Excerpt
□ □ □

Waste & resources
Climate & energy
Farming & land use
The UK government published its clean air strategy in January, which is designed to deal with several different forms of air pollution. The government is failing to comply with the Ambient Air Quality Directive, with 37 UK zones and agglomerations in breach of legal limits for nitrogen dioxide, which should have been met in 2010.
The press focused on the strategy’s embrace of World Health Organisation targets, but there was little sign that these would be legally enforceable. There are similar concerns over whether the plans comply with the necessary legal tests and satisfy the secretary of state’s duties under the Ambient Air Quality Directive.
The absence of legal requirements puts more importance on the draft environment bill, published in December. It was hoped that the plans would see the creation of a new strong and independent enforcement body for England post-Brexit, and establish legally binding targets in areas such as air quality.
However, the draft bill fell short of providing the strong legal teeth needed to protect our air quality laws, and there are no legally binding targets or limits locked into the draft legislation. This prompts questions as to how serious the government is about its welcome ambition in the clean air strategy to halve the number of people living in areas with pollution above World Health Organisation guideline levels.
The proposed withdrawal agreement between the UK and the EU contains provisions that may give some safeguards to air quality laws by preventing any reduction in existing standards (during the ‘backstop’ period). It is unclear whether these provisions cover all air quality laws or not, though we would expect them to do so, and unclear whether these commitments will be longer term.
The prospect of the UK leaving the EU without a deal raises serious concerns for air quality. There is particular concern that the increase in traffic around UK ports could lead to greater local air pollution.
In January the government published its draft statutory instrument (SI) on REACH, which serves to copy the EU REACH regulation into domestic law in the event of a no deal Brexit. After criticism from MPs, peers and civil society, the SI was withdrawn and re-laid in February. Yet the new SI failed to address a multitude of major concerns regarding the government’s proposed UK chemical agency.
The SI confirms that the government will delegate responsibility for chemical management to the Health and Safety Executive (HSE). Concerns exist around the capacity of HSE, given its deficiency in environmental and public health expertise. The government estimates a UK REACH will cost £13 million per year, which is one seventh the budget for REACH, and the government only intends to appoint 45-50 extra staff to administer chemical regulation.
The European Chemicals Agency (ECHA) has a management committee and numerous technical committees, with stakeholders from industry, NGOs and trade unions permitted to participate in these meetings (with no vote). But the UK government has deemed these committees to be inoperable in the UK system. The government will only require HSE to obtain external advice, removing layers of expertise and vital mechanisms for stakeholder engagement and public participation.
Additionally, the REACH SI lacks any commitment to mirror future improvements in EU chemicals laws, so UK controls on chemical use could rapidly diverge from those in the EU. If the UK controls were to fall behind those of the EU, the protection of human health and the environment would be jeopardised.
This quarter has illustrated more than any thus far the risks of a no-deal or hard Brexit. It is still of vital importance that the UK seeks to remain within REACH, whatever shape its relationship with the EU takes.
The draft Environment (Principles and Governance) Bill was published in December 2018. The ambition in this bill is welcome, but significant concerns remain. For example, the enforcement powers of the Office for Environmental Protection (OEP) do not match those of the European Court and Commission; the OEP will not be fully independent, as its finances and board members will be appointed and controlled by the secretary of state; and the clauses on environmental principles require a stronger duty and widened applicability.

□ □ □

Job 1
Retype the listing lines, beginning at the line that contains "scientific name: Senecio vulgaris" and stopping after the line that contains "scientific name: Alcedo atthis".
The UK environmental policy update has no connection to the listing that comes after it.

Dataset entries
□ □ □

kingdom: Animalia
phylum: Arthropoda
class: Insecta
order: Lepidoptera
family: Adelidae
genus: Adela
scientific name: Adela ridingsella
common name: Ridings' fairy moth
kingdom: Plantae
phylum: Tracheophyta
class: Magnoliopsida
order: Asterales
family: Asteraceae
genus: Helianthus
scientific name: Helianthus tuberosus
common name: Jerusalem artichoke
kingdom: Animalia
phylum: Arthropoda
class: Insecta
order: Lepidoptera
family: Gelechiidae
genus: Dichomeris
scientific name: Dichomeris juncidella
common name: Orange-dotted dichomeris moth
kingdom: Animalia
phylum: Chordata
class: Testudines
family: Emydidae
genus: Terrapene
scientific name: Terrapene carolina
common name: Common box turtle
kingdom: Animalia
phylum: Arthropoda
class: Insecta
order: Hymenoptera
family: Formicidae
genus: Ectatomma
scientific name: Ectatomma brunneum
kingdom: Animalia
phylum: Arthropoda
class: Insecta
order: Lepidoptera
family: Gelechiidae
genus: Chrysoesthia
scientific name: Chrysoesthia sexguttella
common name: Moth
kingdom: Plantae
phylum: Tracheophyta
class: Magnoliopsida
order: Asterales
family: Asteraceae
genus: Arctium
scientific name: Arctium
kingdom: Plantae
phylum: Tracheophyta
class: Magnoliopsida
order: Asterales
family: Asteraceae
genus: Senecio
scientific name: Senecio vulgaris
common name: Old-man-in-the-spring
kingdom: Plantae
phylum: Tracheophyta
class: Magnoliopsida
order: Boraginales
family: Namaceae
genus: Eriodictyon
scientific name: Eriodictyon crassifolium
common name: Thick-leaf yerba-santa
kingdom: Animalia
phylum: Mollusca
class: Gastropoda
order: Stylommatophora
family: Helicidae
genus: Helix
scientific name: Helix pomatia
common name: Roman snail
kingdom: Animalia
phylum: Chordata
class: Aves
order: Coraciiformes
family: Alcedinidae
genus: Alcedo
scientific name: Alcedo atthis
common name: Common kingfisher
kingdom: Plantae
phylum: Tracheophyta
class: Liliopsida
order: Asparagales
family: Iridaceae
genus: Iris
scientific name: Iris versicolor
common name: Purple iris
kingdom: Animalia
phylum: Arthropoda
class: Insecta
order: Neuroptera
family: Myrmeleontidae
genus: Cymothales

□ □ □

Job 2
Using the UK environmental policy update, decide whether each statement agrees with it. Answer yes or no, and quote the deciding words. (a) The draft environment bill was published in December. (b) The government intends to appoint more than 100 extra staff to administer chemical regulation. (c) Stakeholders taking part in ECHA committee meetings are allowed to vote.

Final answer 1
scientific name: Senecio vulgaris
common name: Old-man-in-the-spring
kingdom: Plantae
phylum: Tracheophyta
class: Magnoliopsida
order: Boraginales
family: Namaceae
genus: Eriodictyon
scientific name: Eriodictyon crassifolium
common name: Thick-leaf yerba-santa
kingdom: Animalia
phylum: Mollusca
class: Gastropoda
order: Stylommatophora
family: Helicidae
genus: Helix
scientific name: Helix pomatia
common name: Roman snail
kingdom: Animalia
phylum: Chordata
class: Aves
order: Coraciiformes
family: Alcedinidae
genus: Alcedo
scientific name: Alcedo atthis

Final answer 2
(a) Yes: "the draft environment bill, published in December."
(b) No: "the government only intends to appoint 45-50 extra staff to administer chemical regulation."
(c) No: "with stakeholders from industry, NGOs and trade unions permitted to participate in these meetings (with no vote)."